Overclocked GPU failing work units?

TimTim Southwest PA
edited June 2010 in Folding@Home
I noticed something today while looking at my HFM monitor on my 4 GPU folding PC.

GPU1 has had 5 complete and 10 failed work units so far. The other 3 GPUs have never had a failed work unit, and 62 successful ones total.

I had the shaders overclocked in sync in EVGA Precision, all at 1650 Mhz, up from the stock 1500 Mhz.

Could there be something in GPU1 that makes it unstable enough at this overclock to fail work packets? I un-synced the 4 GPUs and put GPU1 back to 1500. So far it's up to 8 pass and the same 10 fails.

We'll see what happens.

Comments

  • SnarkasmSnarkasm Madison, WI
    edited April 2010
    Yes, overclocking can ruin work units, and yes, different cards have different levels of overclockability. Just because one card is good at 1650 doesn't mean all will be. Even if one card is good at 1650, that very same card may not be good at 1600. OCing needs patience.
  • _k_k P-Town, Texas
    edited April 2010
    The other thing you need to look at is where it is failing on the WUs. If it is throwing an error at the end or front of a WU it usually indicates a system problem but if it errors from 5%-95% complete is usually indicates an OC issue. A completely unstable OC will get one set of projects and just fail as soon as it loads it, so it never gets past 0%, and it will tend to do max EUE error 24 hour shut down. These are not exact guidelines but most of what I am seen conforms to it.
  • TimTim Southwest PA
    edited April 2010
    Since I took out its overclock, it has now improved from a record of 5-10 up to 12-10. That seems to have fixed it, maybe I'll try and squeeze it up to 1550 or 1600 and watch the record. I can also check the text log and see where they were failing at.

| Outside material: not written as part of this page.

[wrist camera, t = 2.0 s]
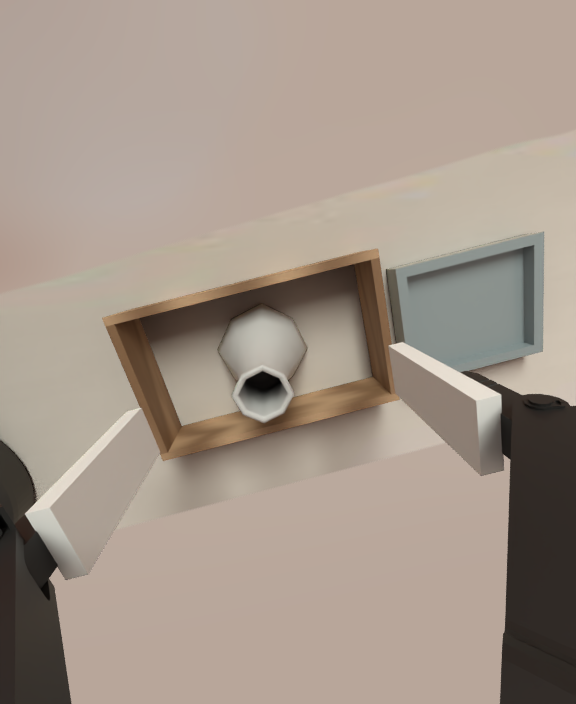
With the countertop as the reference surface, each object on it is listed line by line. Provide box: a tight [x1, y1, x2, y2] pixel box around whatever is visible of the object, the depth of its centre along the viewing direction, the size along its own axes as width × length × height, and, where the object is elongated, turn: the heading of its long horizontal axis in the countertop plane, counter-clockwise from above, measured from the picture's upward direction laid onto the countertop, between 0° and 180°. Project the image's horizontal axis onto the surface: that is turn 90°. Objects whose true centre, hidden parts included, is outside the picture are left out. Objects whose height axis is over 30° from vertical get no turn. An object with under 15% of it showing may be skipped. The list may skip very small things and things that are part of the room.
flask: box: [218, 304, 307, 423], centre depth 21 cm, size 7×7×10 cm
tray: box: [386, 232, 544, 372], centre depth 25 cm, size 12×10×2 cm
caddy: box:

    EDIT : I checked the log file. I saw the failures. Of those who failed, about half failed in the first 10%, the others were between 20%-55% when they failed. Then towards the end of the log is where I took out the overclock because the failures had stopped. Some of the error messages at the failure point were:

    mdrun_gpu returned, NANs detected on GPU, Folding@Home core shutdown: UNSTABLE_MACHINE, Corestatus = 7A (122)

    What's a NAN? And on EUE pauses, WHY is it a 24 hour shutdown? Give it 10 minutes to cool down the GPU and resume! I used to see EUE messages on HFM, but never knew what EUE was. If the GPU with EUE hadn't restarted after a little while, I'd shut down that GPU and restart it.
  • clifford_cooleyclifford_cooley Arkansas, USA
    edited April 2010
    I've seen NAN in programming before and it usually meant "Not A Number". I'm not sure if it would mean the same here or not. The "Not A Number" error would indicate that a math function tried to calculate two values and one was not a number so the calculation could not be performed and submitted the NAN error.
  • SnarkasmSnarkasm Madison, WI
    edited April 2010
    NaN is not a number, yes. That's exactly what happened. EUEs are early unit ends; it stops to give you time to evaluate what's wrong with your system before trying again. It doesn't do Stanford any good for you to turn in 50 EUEs. They'd much rather you just turn in 1 and notice your points have dropped and debug why.
  • _k_k P-Town, Texas
    edited April 2010
    Just to add onto what Snark said, even though he nailed the EUE thing. The other reason they have a 24 hour hold on clients that throw a large number of consecutive EUEs is to cut down on cheating.

    They say that if you do unethical things to gain points without completing work they will remove points or suspend the user account. I have thrown about 40 EUEs in one day trying to figure out if I could folding in SLi to work correctly but never lost any points or had a hold placed on my user name. Going through those events I saw how you could cheat because I picked up an extra 3k that day from clearing logs and throwing more EUEs but picking up partial points. It is an FYI for everyone about the possible issues with having uncontrolled EUEs and the possible backlash if you exploit it.
  • TimTim Southwest PA
    edited April 2010
    I've seen HFM reporting work units as EUE, but never knew what it meant until now.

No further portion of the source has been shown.